McDaniel’s hiring was “inexplicable,” Maddow went on, comparing it to a member of the mafia working in a district attorney’s office or a pickpocket being hired as a TSA screener at the airport. “I hope they will reverse their decision.”

The longtime MSNBC anchor also noted that McDaniel’s hiring comes at a crucial time.

“In the news business, yes, we are covering an election, which we do all the time, but we’re also covering bad actors trying to use the rights and privileges of a democracy to end democracy,” she said. “The chief threat among them now is not the rioters and the kooks, but the slick political professionals who are turning their considerable talents to laundering violently revolutionary claims that… America’s election results aren’t real and they shouldn’t be respected.”

Maddow wasn’t the only primetime MSNBC host who spoke out against McDaniel joining the network payroll.

Earlier in the night, Jen Psaki contrasted her transition from White House press secretary in the Biden administration to cable news host with McDaniel’s hiring, and called out her “lies” about the 2020 election as being about “service to one man” as opposed to “service to the country.”

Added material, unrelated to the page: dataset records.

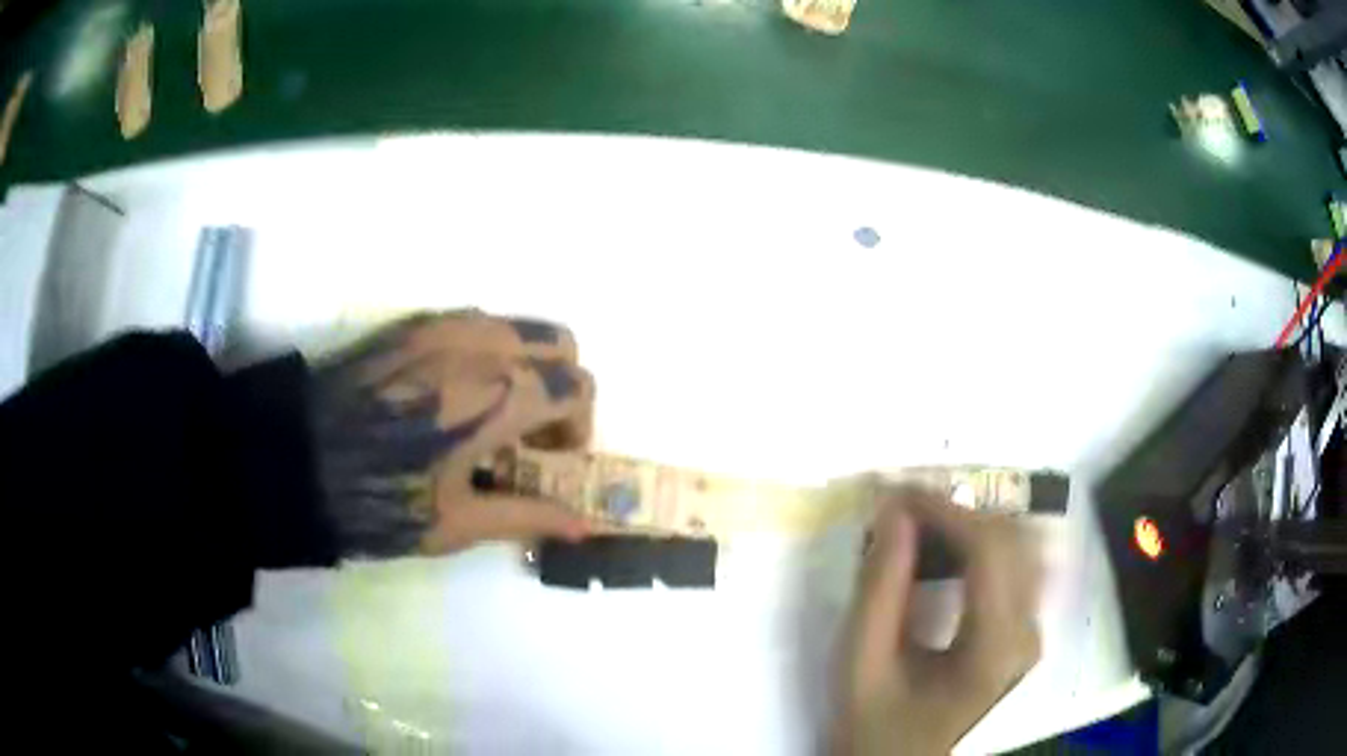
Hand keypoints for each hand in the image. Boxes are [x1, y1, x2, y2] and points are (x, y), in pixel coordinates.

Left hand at [309, 311, 595, 557]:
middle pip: (560, 341)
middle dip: (564, 384)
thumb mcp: (456, 523)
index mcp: (496, 396)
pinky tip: (459, 393)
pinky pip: (477, 322)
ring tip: (497, 411)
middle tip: (535, 431)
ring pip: (518, 325)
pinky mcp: (414, 323)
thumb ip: (528, 516)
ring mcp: (444, 325)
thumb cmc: (376, 498)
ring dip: (529, 364)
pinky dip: (492, 351)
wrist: (296, 458)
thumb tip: (584, 526)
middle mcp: (480, 345)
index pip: (576, 386)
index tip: (555, 457)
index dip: (579, 425)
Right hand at [832, 488, 1042, 755]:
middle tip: (903, 506)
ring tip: (922, 524)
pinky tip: (949, 548)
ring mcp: (1032, 632)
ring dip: (973, 524)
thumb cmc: (874, 722)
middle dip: (958, 511)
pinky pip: (1018, 565)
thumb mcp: (861, 661)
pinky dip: (984, 544)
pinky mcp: (1025, 631)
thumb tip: (894, 512)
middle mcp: (1028, 634)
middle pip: (1013, 540)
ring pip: (1021, 545)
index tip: (898, 492)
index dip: (946, 510)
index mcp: (994, 649)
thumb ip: (879, 588)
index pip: (989, 551)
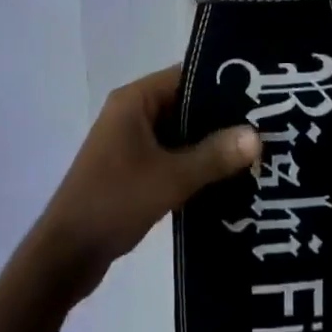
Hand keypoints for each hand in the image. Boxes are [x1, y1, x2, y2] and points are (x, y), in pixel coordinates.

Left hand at [29, 66, 259, 302]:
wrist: (66, 254)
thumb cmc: (114, 201)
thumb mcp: (170, 178)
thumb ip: (214, 156)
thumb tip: (257, 135)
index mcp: (134, 100)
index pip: (185, 77)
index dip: (221, 83)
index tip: (259, 94)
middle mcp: (131, 113)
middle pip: (184, 105)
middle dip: (220, 118)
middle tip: (265, 128)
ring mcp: (128, 142)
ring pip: (178, 134)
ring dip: (209, 145)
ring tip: (255, 155)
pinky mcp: (130, 170)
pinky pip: (169, 156)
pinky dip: (193, 165)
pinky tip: (226, 181)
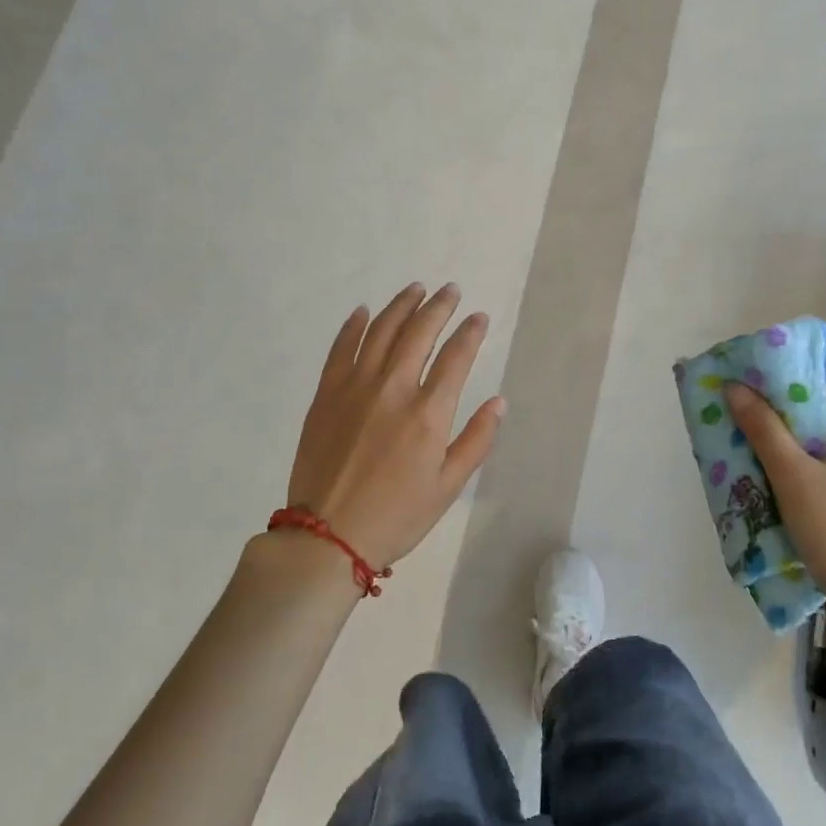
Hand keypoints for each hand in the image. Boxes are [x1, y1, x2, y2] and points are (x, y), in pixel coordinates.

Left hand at [286, 283, 505, 570]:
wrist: (327, 536)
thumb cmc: (397, 516)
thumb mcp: (448, 486)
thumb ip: (476, 440)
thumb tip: (499, 402)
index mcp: (428, 413)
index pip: (456, 357)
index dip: (471, 333)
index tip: (480, 317)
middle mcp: (393, 389)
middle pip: (419, 332)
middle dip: (439, 307)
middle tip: (450, 291)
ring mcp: (354, 387)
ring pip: (380, 331)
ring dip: (400, 306)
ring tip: (415, 290)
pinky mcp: (326, 394)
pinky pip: (340, 348)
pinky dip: (353, 326)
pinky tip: (364, 311)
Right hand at [725, 384, 825, 614]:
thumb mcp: (791, 477)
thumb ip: (764, 429)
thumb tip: (736, 388)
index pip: (820, 397)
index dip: (782, 398)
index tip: (751, 411)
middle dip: (788, 434)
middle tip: (752, 445)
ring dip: (804, 461)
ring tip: (771, 476)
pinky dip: (822, 483)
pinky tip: (802, 504)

Psaki said she wanted to respond to how some—“mainly in the right-wing ecosystem”—have mentioned her own move from government to the Fourth Estate in the same breath. “That is a comparison I felt like I had to address,” she told viewers.

“I got into public service for the same reason that many people do: to serve the American people. I worked on my first political campaign when I was just 24 years old. When I was 28, I packed my bags, I moved to Chicago to work for Barack Obama,” Psaki began. “He wanted to make the country a better place and I wanted to help them. I wanted to work on behalf of the American people to try and make their lives better. That’s why I did campaigns, and a few years later, I would do the same thing for President Biden when I went to work for him in the White House.”

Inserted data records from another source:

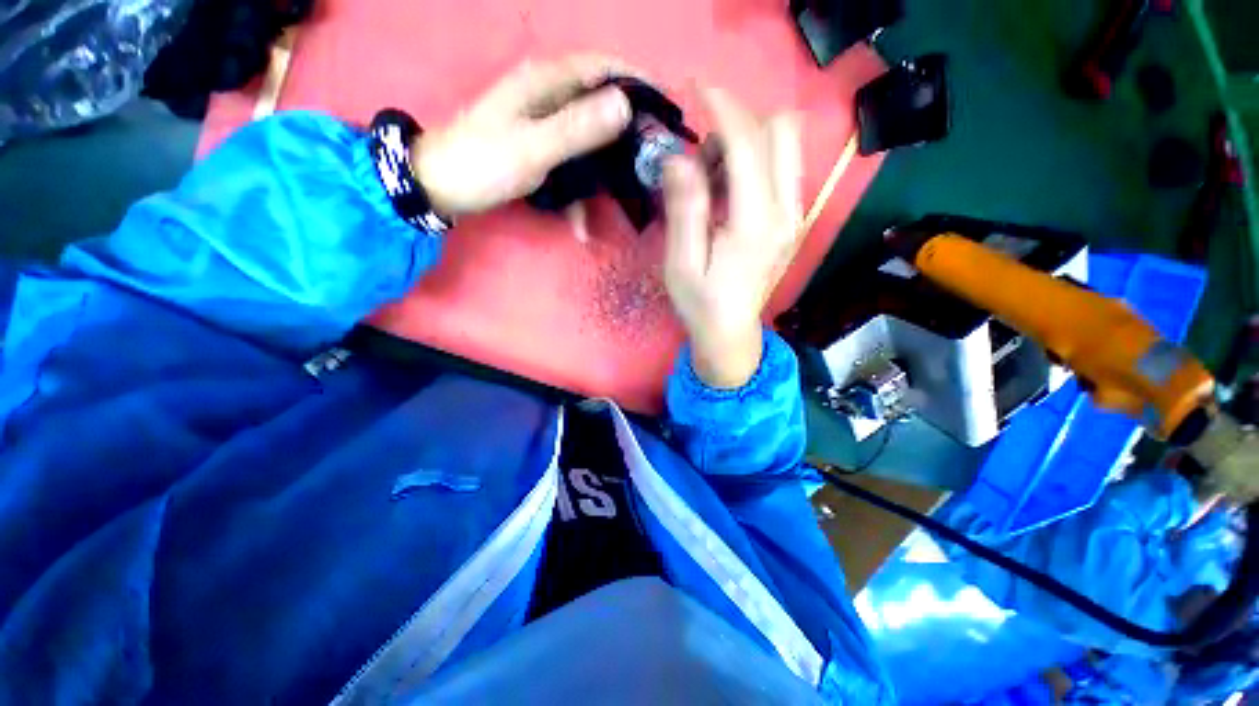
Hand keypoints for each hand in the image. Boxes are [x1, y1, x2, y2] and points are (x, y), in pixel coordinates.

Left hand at [413, 56, 635, 218]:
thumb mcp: (533, 147)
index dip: (638, 82)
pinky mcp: (540, 148)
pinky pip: (571, 163)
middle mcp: (548, 95)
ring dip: (607, 167)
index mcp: (546, 81)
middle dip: (629, 131)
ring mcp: (544, 124)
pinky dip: (580, 192)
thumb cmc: (483, 163)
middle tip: (653, 159)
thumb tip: (626, 106)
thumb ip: (578, 128)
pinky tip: (582, 226)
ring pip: (589, 137)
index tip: (667, 109)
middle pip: (601, 103)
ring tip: (629, 192)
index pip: (603, 68)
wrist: (440, 186)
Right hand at [662, 88, 802, 388]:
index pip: (748, 144)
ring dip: (748, 144)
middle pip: (779, 133)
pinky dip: (755, 163)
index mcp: (754, 224)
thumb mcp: (681, 263)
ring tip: (713, 178)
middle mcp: (786, 213)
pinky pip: (782, 170)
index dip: (723, 108)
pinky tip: (729, 192)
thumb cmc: (700, 304)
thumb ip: (684, 209)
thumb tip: (679, 157)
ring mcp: (795, 216)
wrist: (731, 334)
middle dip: (738, 126)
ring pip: (785, 147)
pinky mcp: (792, 221)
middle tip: (702, 157)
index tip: (696, 90)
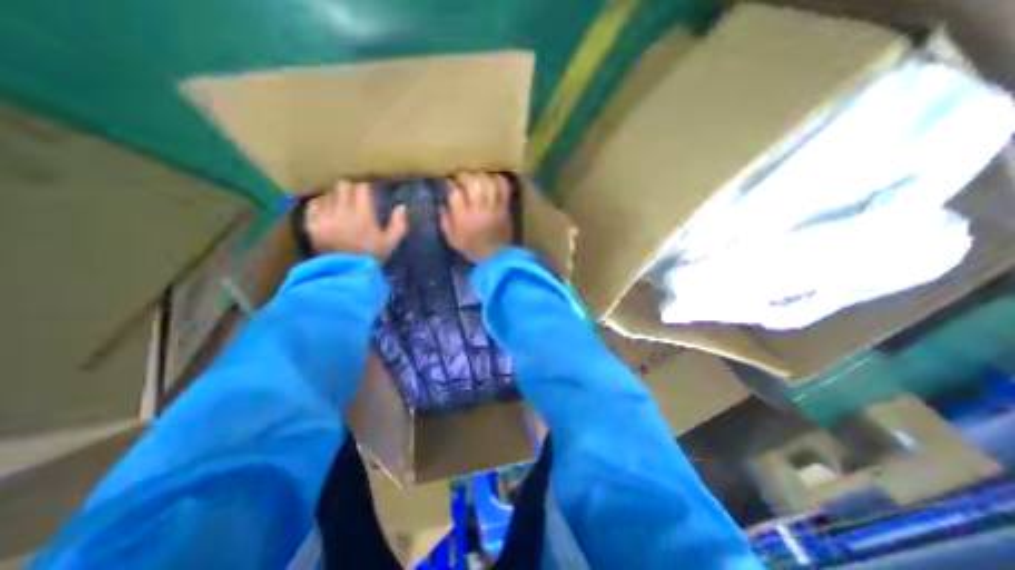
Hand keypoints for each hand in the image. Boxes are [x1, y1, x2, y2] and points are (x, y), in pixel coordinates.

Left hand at [304, 181, 405, 260]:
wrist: (346, 272)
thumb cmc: (371, 256)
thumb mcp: (390, 242)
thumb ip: (398, 224)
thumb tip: (401, 207)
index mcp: (363, 214)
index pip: (361, 188)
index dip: (365, 188)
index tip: (369, 192)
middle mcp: (342, 211)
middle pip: (343, 186)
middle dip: (350, 189)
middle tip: (354, 197)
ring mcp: (324, 216)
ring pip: (328, 193)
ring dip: (335, 196)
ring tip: (340, 205)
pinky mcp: (311, 223)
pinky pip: (313, 204)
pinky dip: (320, 204)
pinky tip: (327, 210)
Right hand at [441, 171, 516, 263]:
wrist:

Psaki held various communications roles in the Obama administration, and later served as Biden’s press secretary from Inauguration Day until May 2022. Later that month, MSNBC announced it had hired Psaki as a contributor. Inside with Jen Psaki premiered on the network last March.

Pskai said her experience—being “in the room for tough debates, difficult decisions, the messy and, at times, incredibly grueling process of governing”—is “something that I am extremely proud to bring to this table and this network, and there are many others who have followed a similar path who I have a great deal of respect for.”

“But here’s the thing,” she added. “That kind of experience only matters and only has value to viewers—all of you—if it is paired with honesty and with good faith. Those qualities are especially important right now at a time when our institutions are under attack and when our democracy is in danger. And our democracy is in danger because of the lies that people like Ronna McDaniel have pushed on this country.”

“Look, this isn’t about Republicans versus Democrats. This isn’t about red versus blue,” Psaki concluded. “This is about truth versus lies—service to the country versus service to one man committed to toppling our democratic system. That is the type of experience that Ronna McDaniel brings to the table, and that experience does not get us to a deeper understanding of anything in the public debate.”

Fellow MSNBC host Lawrence O’Donnell closed out the night by weighing in on the matter during the 10 p.m. hour with succinct advice for his network: “Don’t hire anyone close to the crimes.”